- _Task instructions_: Go through the data below. List every line that holds the word "Eucharist".

- _Material for this exercise_:
__________________________________________________

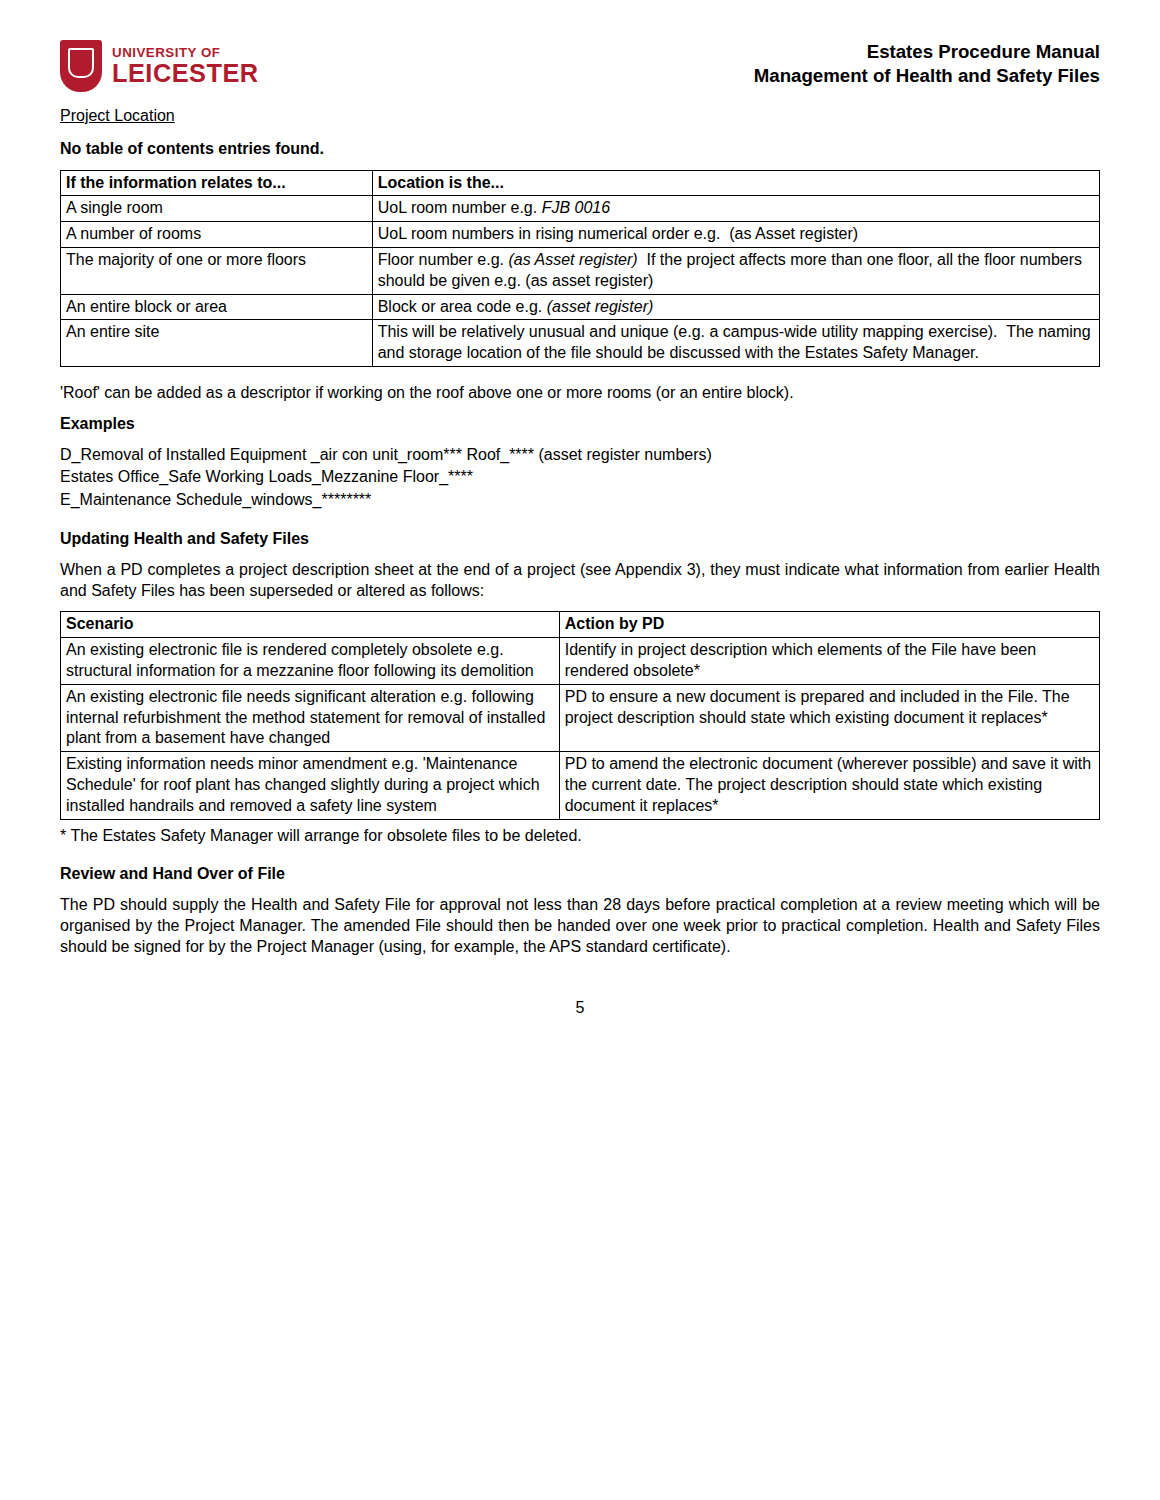UNIVERSITY OF
LEICESTER
Estates Procedure Manual
Management of Health and Safety Files
Project Location
No table of contents entries found.
| If the information relates to... | Location is the... |
| --- | --- |
| A single room | UoL room number e.g. FJB 0016 |
| A number of rooms | UoL room numbers in rising numerical order e.g. (as Asset register) |
| The majority of one or more floors | Floor number e.g. (as Asset register) If the project affects more than one floor, all the floor numbers should be given e.g. (as asset register) |
| An entire block or area | Block or area code e.g. (asset register) |
| An entire site | This will be relatively unusual and unique (e.g. a campus-wide utility mapping exercise). The naming and storage location of the file should be discussed with the Estates Safety Manager. |
'Roof' can be added as a descriptor if working on the roof above one or more rooms (or an entire block).
Examples
D_Removal of Installed Equipment _air con unit_room*** Roof_**** (asset register numbers)
Estates Office_Safe Working Loads_Mezzanine Floor_****
E_Maintenance Schedule_windows_********
Updating Health and Safety Files
When a PD completes a project description sheet at the end of a project (see Appendix 3), they must indicate what information from earlier Health and Safety Files has been superseded or altered as follows:
| Scenario | Action by PD |
| --- | --- |
| An existing electronic file is rendered completely obsolete e.g. structural information for a mezzanine floor following its demolition | Identify in project description which elements of the File have been rendered obsolete* |
| An existing electronic file needs significant alteration e.g. following internal refurbishment the method statement for removal of installed plant from a basement have changed | PD to ensure a new document is prepared and included in the File. The project description should state which existing document it replaces* |
| Existing information needs minor amendment e.g. 'Maintenance Schedule' for roof plant has changed slightly during a project which installed handrails and removed a safety line system | PD to amend the electronic document (wherever possible) and save it with the current date. The project description should state which existing document it replaces* |
* The Estates Safety Manager will arrange for obsolete files to be deleted.
Review and Hand Over of File
The PD should supply the Health and Safety File for approval not less than 28 days before practical completion at a review meeting which will be organised by the Project Manager. The amended File should then be handed over one week prior to practical completion. Health and Safety Files should be signed for by the Project Manager (using, for example, the APS standard certificate).
5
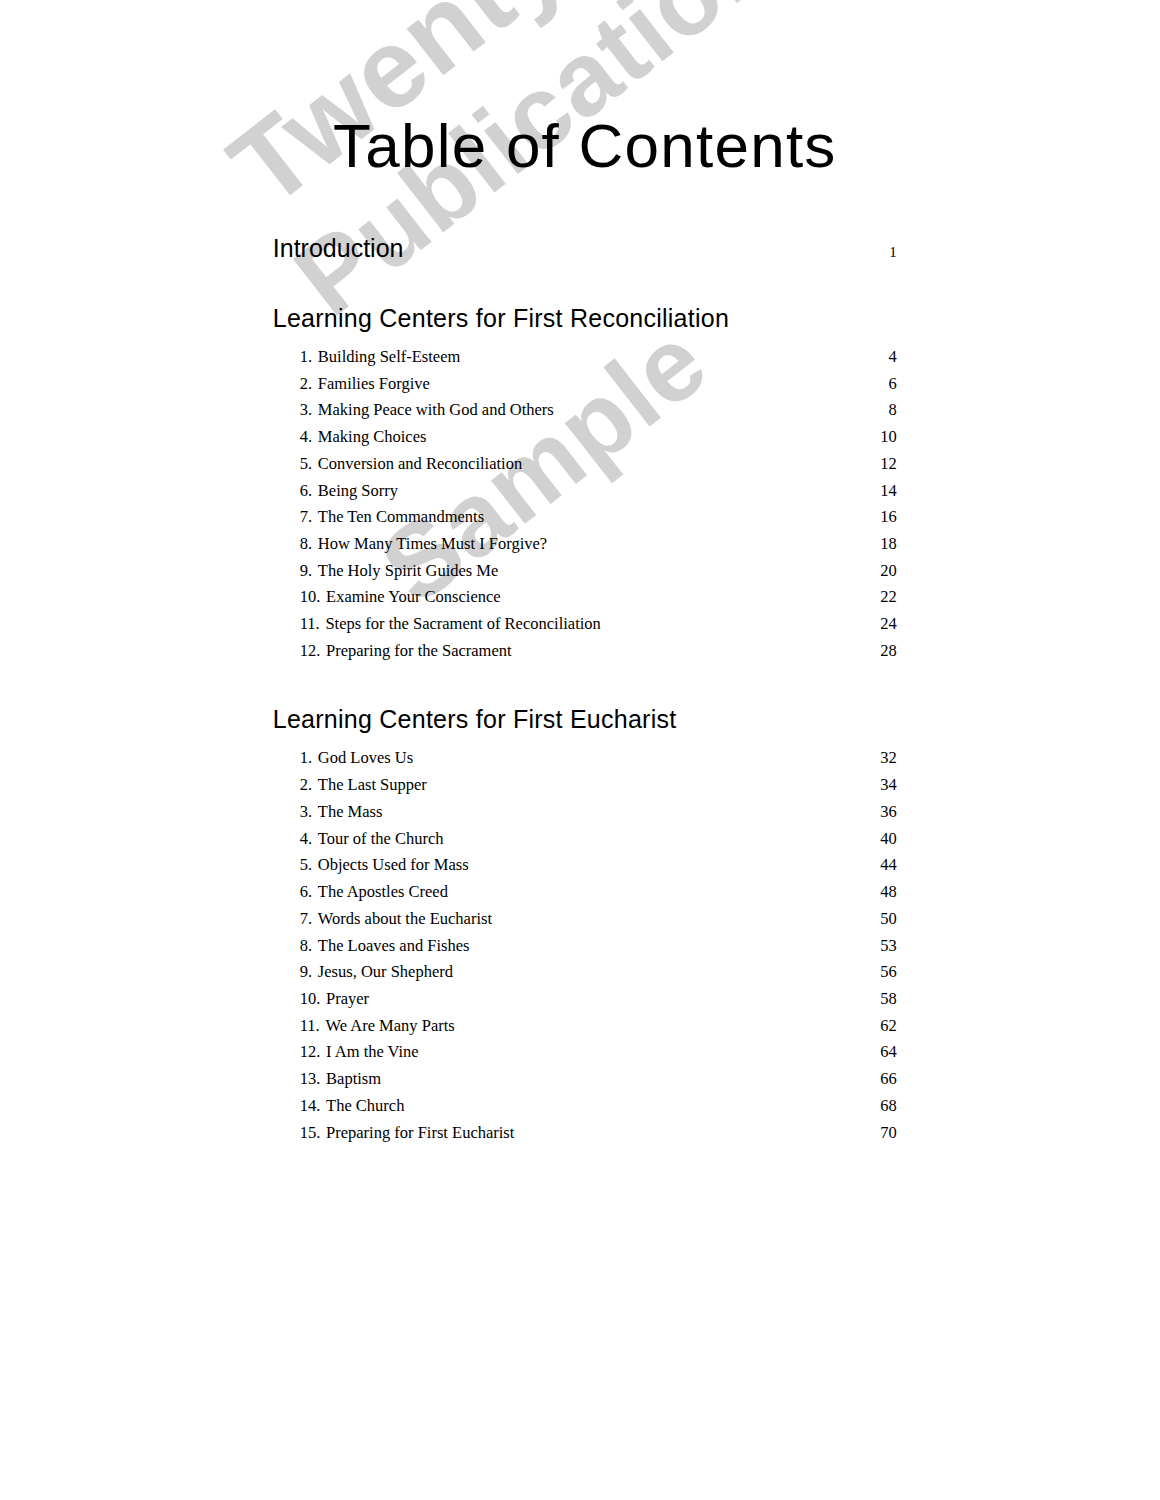Twenty-Third
Publications
Sample
Table of Contents
Introduction 1
Learning Centers for First Reconciliation
1. Building Self-Esteem 4
2. Families Forgive 6
3. Making Peace with God and Others 8
4. Making Choices 10
5. Conversion and Reconciliation 12
6. Being Sorry 14
7. The Ten Commandments 16
8. How Many Times Must I Forgive? 18
9. The Holy Spirit Guides Me 20
10. Examine Your Conscience 22
11. Steps for the Sacrament of Reconciliation 24
12. Preparing for the Sacrament 28
Learning Centers for First Eucharist
1. God Loves Us 32
2. The Last Supper 34
3. The Mass 36
4. Tour of the Church 40
5. Objects Used for Mass 44
6. The Apostles Creed 48
7. Words about the Eucharist 50
8. The Loaves and Fishes 53
9. Jesus, Our Shepherd 56
10. Prayer 58
11. We Are Many Parts 62
12. I Am the Vine 64
13. Baptism 66
14. The Church 68
15. Preparing for First Eucharist 70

__________________________________________________

- _Reply to the exercise_:
Learning Centers for First Eucharist
7. Words about the Eucharist 50
15. Preparing for First Eucharist 70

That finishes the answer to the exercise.